Later, after he’s showered and the adrenaline has finally drained from the room, we lie down in his bed. We’re both fully clothed, facing each other in the dark.

“Stay?” he whispers, his hand finding mine under the covers.

“I’m not going anywhere, Doc,” I promise.

He leans forward, resting his forehead against mine. For the first time since I met the man who thuds above my head, I hear his breathing deepen and even out as he finally falls into a sleep that isn't a chase.

For once, he isn't running.

He’s just here.

Forty-Seven

Something is off. I know it the second I walk through the door.

There’s no shouting, no frantic phone call, no neighbor calling to tell me something is wrong. It’s subtler than that, which somehow makes it worse.

The house smells too clean. Like someone has been scrubbing at the silence, trying to bleach the reality out of the floorboards. The curtains are half-drawn despite the bright afternoon, and the radio is humming a low, vintage tune in the kitchen. It’s one of those old stations my mother prefers because the hosts don’t talk too fast.
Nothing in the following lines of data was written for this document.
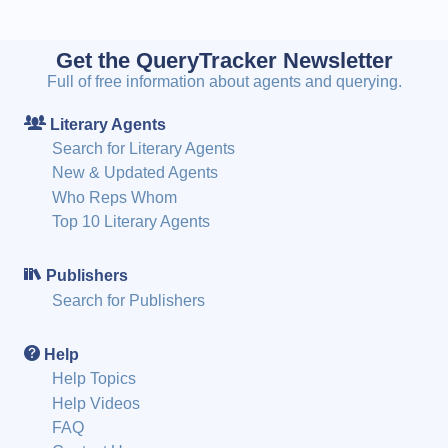
Get the QueryTracker Newsletter
Full of free information about agents and querying.
Literary Agents
Search for Literary Agents
New & Updated Agents
Who Reps Whom
Top 10 Literary Agents
Publishers
Search for Publishers
Help
Help Topics
Help Videos
FAQ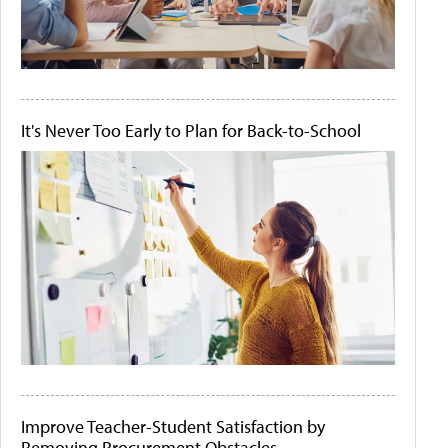
It's Never Too Early to Plan for Back-to-School
Improve Teacher-Student Satisfaction by
Removing Procurement Obstacles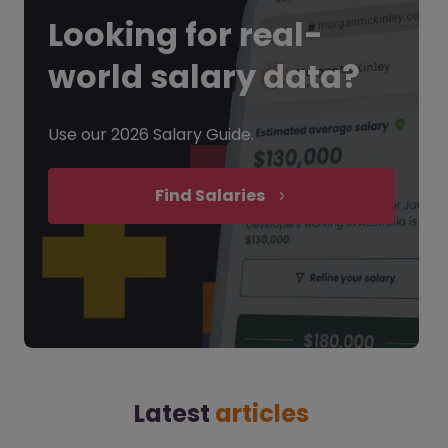
Looking for
real-
world salary data?
Use our 2026 Salary Guide.
Find Salaries
Latest
articles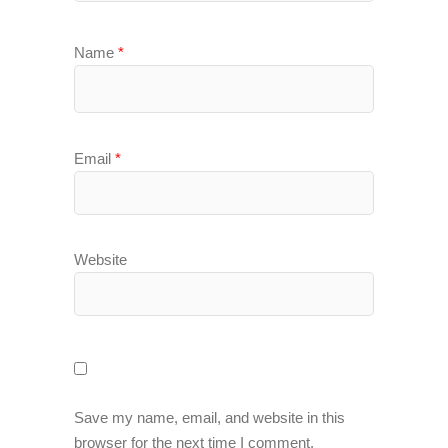
Name
*
Email
*
Website
Save my name, email, and website in this
browser for the next time I comment.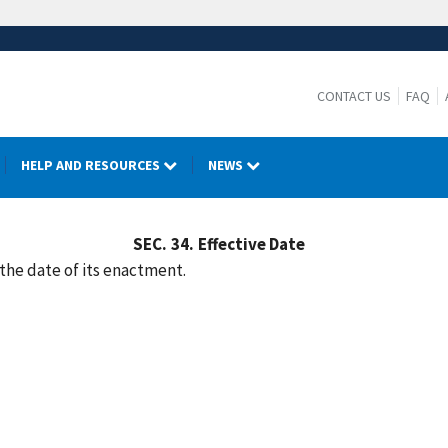
CONTACT US
FAQ
HELP AND RESOURCES
NEWS
SEC.
34.
Effective Date
 the date of its enactment.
I find her at the table, her hands wrapped around a mug that’s clearly gone cold. She looks up, and the mask slides on instantly.

“Hi, baby,” she says. Her voice is bright. Too bright. “You’re early.”

I glance at the oven clock. I’m not. I’m exactly on time.

“Thought I’d check in,” I say, forcing my own smileinto place as I lean down to kiss her cheek. I can feel the tension in her skin. “How are you feeling today?”

“Good,” she says. “Very good.”

Her eyes flick to the window, then dart back to mine. She tucks a loose silver strand behind her ear, and I notice the fine, rhythmic tremor in her fingers.

Good day, my ass.

“Where’s Dad?” I ask, keeping my tone light as I drop my bag on the counter.

“He’s out back doing a few things in the garden.”